C’est un peu rapide ! Pourquoi se focaliser sur la grammaire et en faire une discipline à part entière ? Certes, elle est indispensable, et son enseignement n’a jamais été abandonné par l’école, avec des mouvements de balancier que l’article souligne entre les différents programmes ; si décloisonnement et observation réfléchie de la langue ont peut-être mis en recul la mémorisation et la répétition, comme le souligne Danièle Manesse, peut-on décemment penser que la leçon de grammaire ré-instituée par les derniers programmes ultra-traditionnels suffise à résoudre les problèmes ? Un enseignant fait bien remarquer qu’il manque « du temps pour pratiquer les manipulations de phrases, l’échange oral, l’imprégnation par le texte littéraire. » La récitation de règles ne suffit pas à assurer leur application. Un apprentissage raisonné de la langue suppose un va-et-vient entre manipulations linguistiques et mémorisation, et ne peut pas faire l’impasse sur une construction progressive à partir d’observations, d’analyses et d’élaboration de régularités.
Eric Pellet souligne que « la pédagogie de la grammaire est à réinventer » ; ne pourrait-on pas parler plutôt d’une didactique de la langue qui, sans négliger ces différentes composantes que sont le lexique, l’orthographe, la sémantique, la syntaxe, la morphologie, permette d’élaborer une progression régulière et raisonnée au long des cycles de la scolarité ? Les travaux et recherches montrent que l’on pourrait partir des régularités de la langue, que les élèves pourraient intégrer peu à peu, plutôt que d’apprendre d’emblée les exceptions qui créent tant de confusion. Certaines irrégularités pourraient d’ailleurs être gommées : notre langue s’en porterait-elle plus mal si l’accord du participe passé était toiletté ? Pourquoi tant de résistances à installer des régularités comme celles que propose l’orthographe rectifiée dite de 1990 et qui a tant de mal à se faire accepter ?

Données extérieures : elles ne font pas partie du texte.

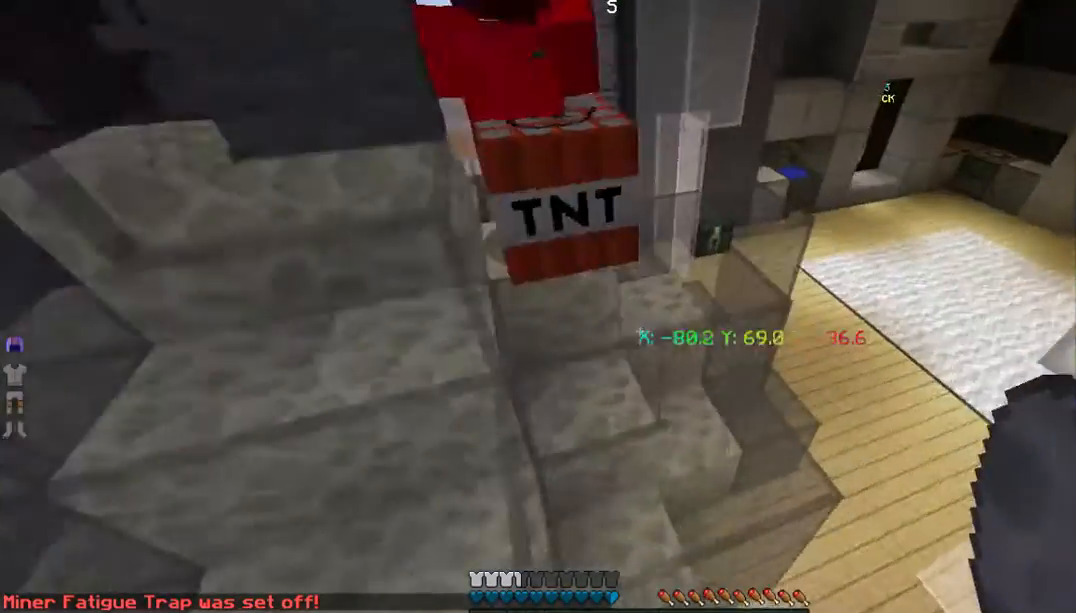
{"keys": ["s"], "mouse": [], "events": [[33, "w", "up"], [100, "mouse_right", "down"], [167, "s", "down"], [301, "mouse_right", "up"]]}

Si nous faisons ce pari d’une didactique du français dans son ensemble, et pas seulement d’un enseignement de grammaire, c’est bien parce que nous pensons que si nous voulons permettre à tous les élèves de maitriser la langue française, cela suppose que notre pays fasse des efforts, en leur donnant le temps dont ils ont besoin pour apprendre, mais aussi en acceptant des évolutions qui permettront un enseignement plus efficace et plus rationnel. Nous souhaitons, comme la journaliste, que tous les élèves puissent lire les grands auteurs. Mais nous nous refusons à résumer la « guerre des classes » à une « guerre de la grammaire ». C’est plutôt la guerre de la langue qu’il faut mener, pour que tous y aient accès sans clivage social. Et cette guerre d’usure réussirait bien mieux si notre pays acceptait des évolutions régulières de son orthographe et de sa syntaxe, de la même manière qu’il intègre des mots nouveaux sans faire de révolution.